What The Rhine’s Plunging Water Levels Really Mean For Supply Chain Resilience

Severe drought conditions in Europe threaten to make the Rhine river too shallow for commercial barges, jeopardizing shipments of millions of tons of raw materials that travel up and down this 800-mile long transportation waterway from Switzerland to the North Sea. The Rhine is among the latest supply chains threatened by the climate economy where extreme weather events – wildfires, droughts, floods – can cause billions in economic losses. Waterway traffic disruptions are worrying because barges are a more cost-effective and therefore preferred mode of transportation for carrying bulk commodities like timber, grain or chemicals, potentially choking off supply chains much closer to the source. However, connected data tips the advantage to everyone trying to balance supply and demand amidst growing weather uncertainties.

“Whether shipping goods by barge, railway, truck, airplane, or ocean liner, transporting goods is a 24/7 operation, requiring orchestration between multiple entities,” said Kevin Schock, global vice president of travel and transportation industries at SAP. “This is the purpose behind SAP Logistics Business Network, which helps bridge demand and supply sides by connecting data between all partners so they can better anticipate disruptions and plan alternatives to preserve profits and meet delivery promises.”

How data can fix broken climate models

Speaking during a recent Climate 21 podcast, Josh Gilbert, co-founder and CEO at Sust Global, also described how companies can mitigate supply chain risks with actionable data. His company collects and analyzes climate data from satellites, ground-based sensors, academic institutions, and other sources, helping everyone including financial investors and chief risk officers, as well as supply chain and product managers, spot hidden risks and act quickly.

“We want to transform the complexity of climate science into business intelligence,” said Gilbert. “It could be the probabilistic risk of wildfire in the future at a supply chain facility, flooding to a manufacturing site, a sea level rise next to a port, or greenhouse gas emissions output from specific assets. We can integrate data every two weeks into the models, making it more relevant and granular to the business. Nobody wants another dashboard or to know what’s going to happen in the year 2100. Companies need to know where to build in secondary points of failure into their supply chains near term. They need better data integrated into the company’s operational workflows.”

Digitalization yields business intelligence

Digitalization can help transportation organizations like barge operators plan and replan in the face of droughts and other unplanned events that could delay shipments. Data analytics can reveal options and cascading ramifications along the supply chain. This is especially valuable for barges laden with commodities slated to meet delivery timetables for just-in-time manufacturing.

“With bulk commodities, recipients in process-centric manufacturing like grains or chemicals may not be able to accommodate early deliveries, and could suffer consequences if shipments are late, forcing costly shut-downs resulting in shipment delays to their customers,” said Schock. “Before the worst happens, companies can build data models to explore scenarios for rerouting shipments or using different transportation modes. For example, with SAP Integrated Business Planning and Transportation Management organizations can calculate the financial impact of various simulations, such as reducing barge loads in synch with lowered water levels on the Rhine.
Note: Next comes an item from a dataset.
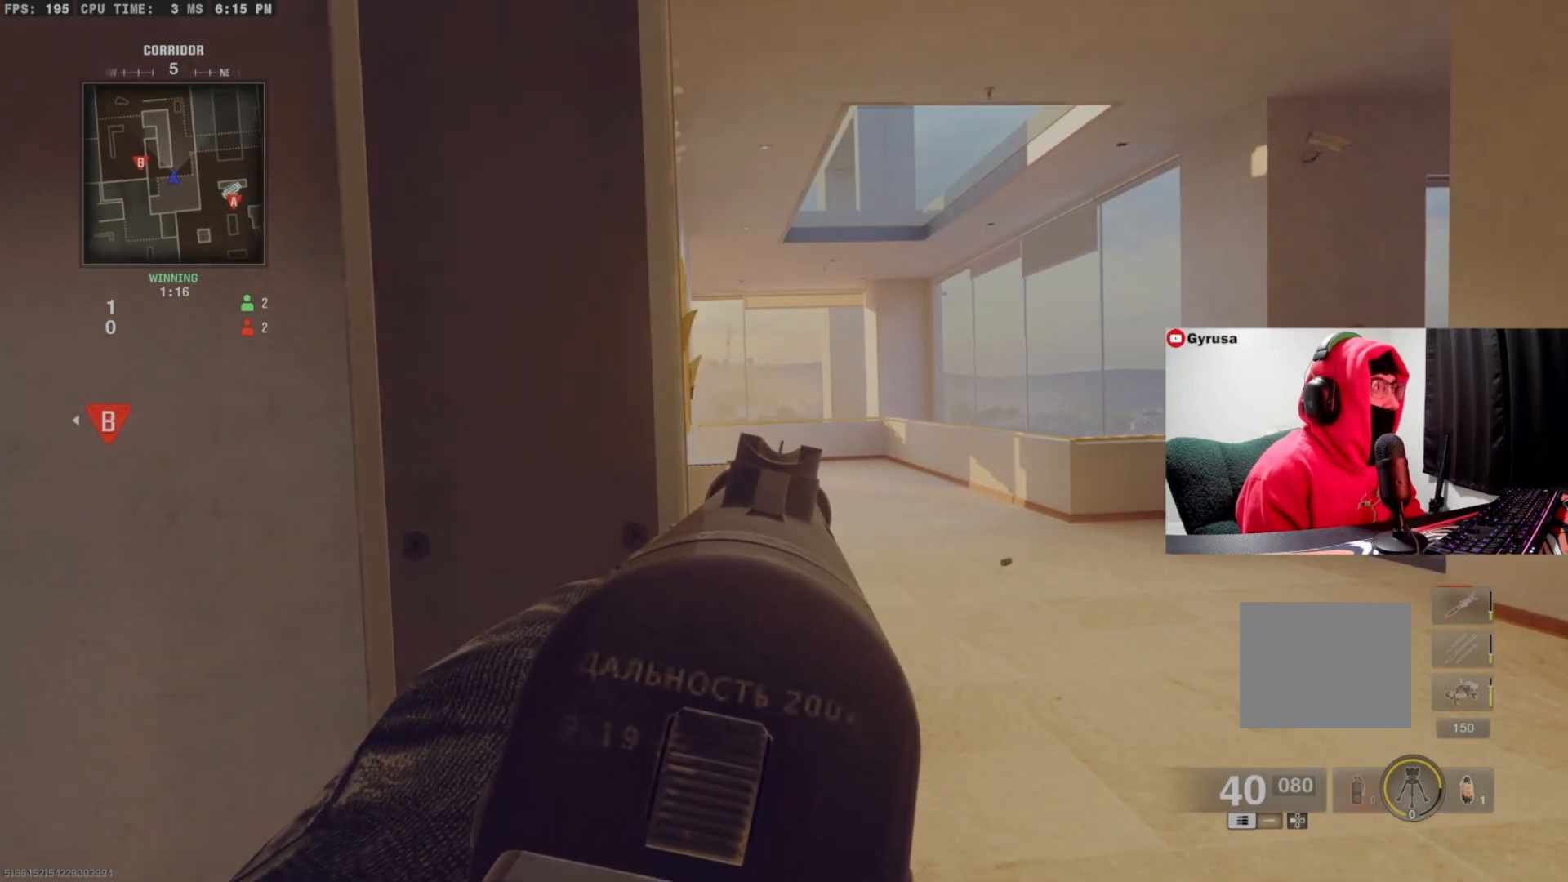
{"buttons": ["L1"], "left_stick": "center", "right_stick": "center", "events": []}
Do I need to double the volume of shipment runs, and does the Rhine have the traffic capacity for that? Will I need more crews, and how does that change delivery times?”

Business value in trusted data

Transportation providers aren’t the only sectors parsing climate data for supply chain resilience. Following pandemic-related supply chain disruptions, Gilbert said that early adopters in banking, finance, and insurance are exploring how updated climate-related information can help gauge sustainability risk as climate change impacts grow.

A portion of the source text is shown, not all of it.